Extracted data entries:
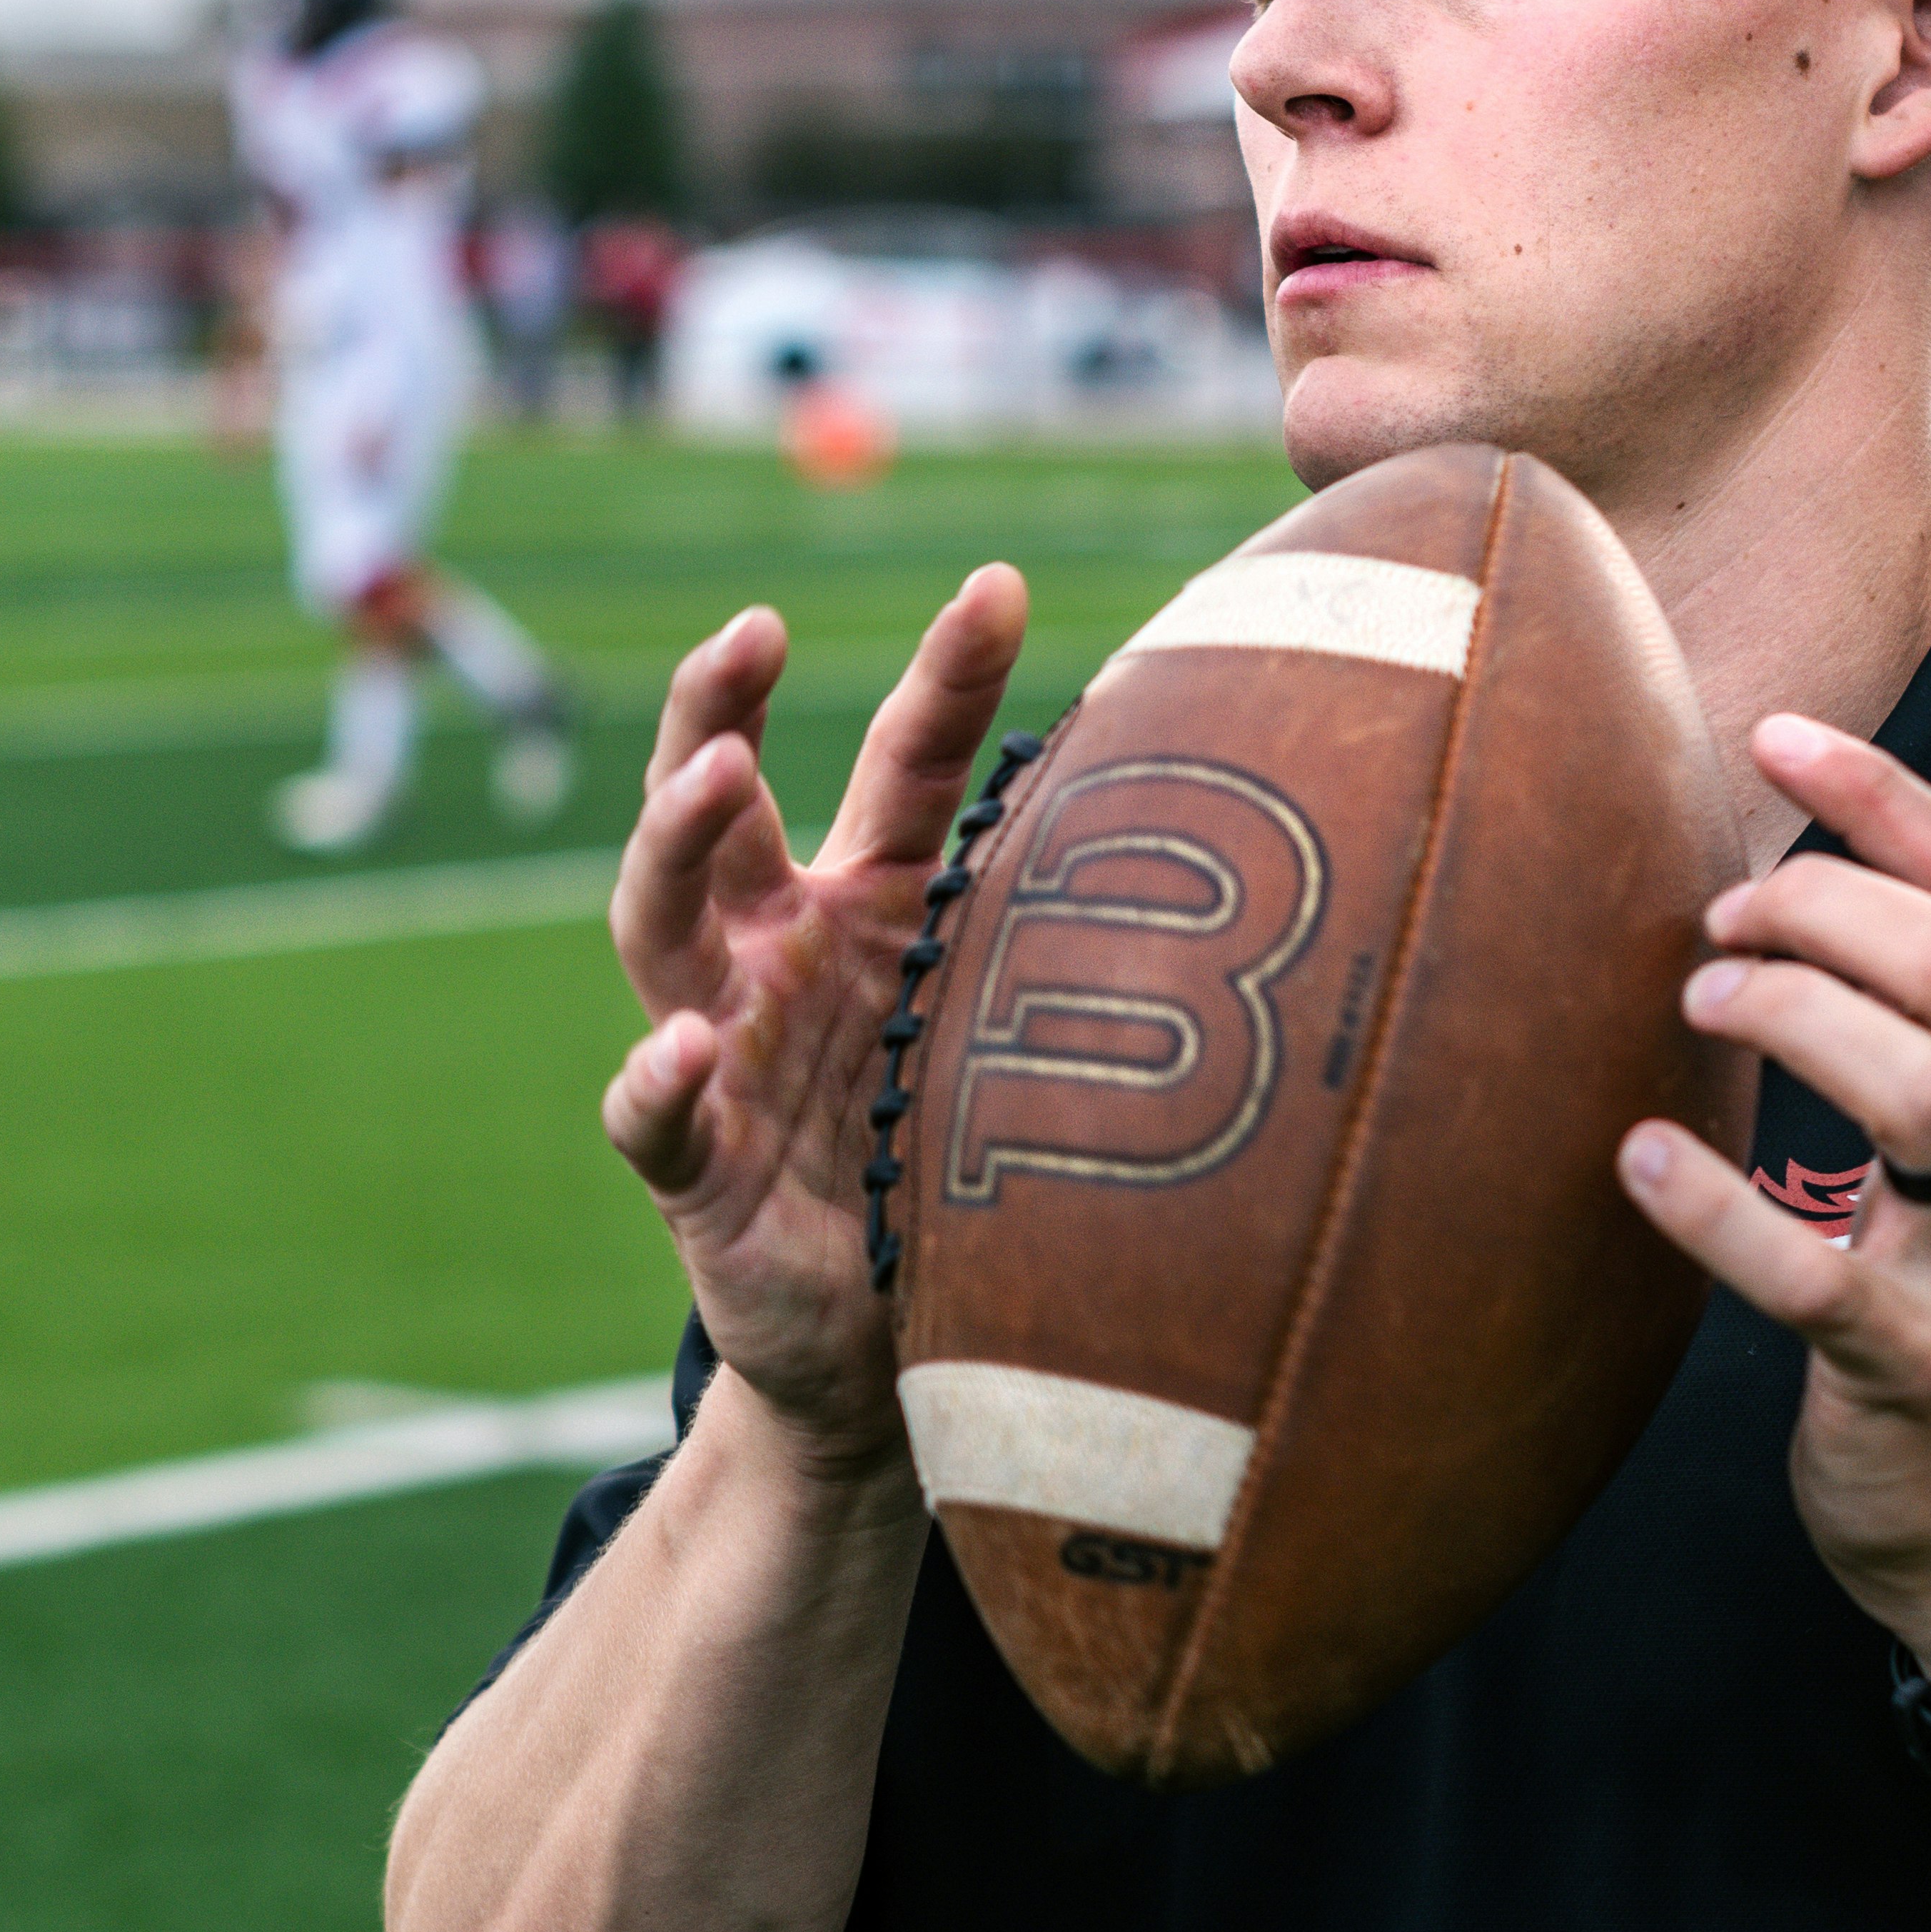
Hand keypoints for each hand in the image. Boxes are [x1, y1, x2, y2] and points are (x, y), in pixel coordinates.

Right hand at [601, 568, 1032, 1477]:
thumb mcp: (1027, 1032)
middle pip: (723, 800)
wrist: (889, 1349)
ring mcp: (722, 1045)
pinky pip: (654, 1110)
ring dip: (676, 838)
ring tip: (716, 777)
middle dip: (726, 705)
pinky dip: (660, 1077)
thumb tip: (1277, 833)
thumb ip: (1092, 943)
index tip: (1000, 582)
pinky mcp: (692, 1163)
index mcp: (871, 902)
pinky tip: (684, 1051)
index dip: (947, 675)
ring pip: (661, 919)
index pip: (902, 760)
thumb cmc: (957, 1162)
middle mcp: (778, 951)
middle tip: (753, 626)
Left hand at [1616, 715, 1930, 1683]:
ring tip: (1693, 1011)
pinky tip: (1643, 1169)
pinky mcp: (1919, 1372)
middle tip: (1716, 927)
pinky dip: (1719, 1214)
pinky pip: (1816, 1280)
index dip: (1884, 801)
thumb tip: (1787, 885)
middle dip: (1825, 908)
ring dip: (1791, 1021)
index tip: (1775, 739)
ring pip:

Task to carry out: Please go through the data above and copy each line containing the word "ring".

Answer below:
ring mcp: (722, 1045)
ring dip: (676, 838)
ring tip: (716, 777)
ring pip: (661, 919)
ring tip: (1693, 1011)
ring dip: (1791, 1021)
ring pip:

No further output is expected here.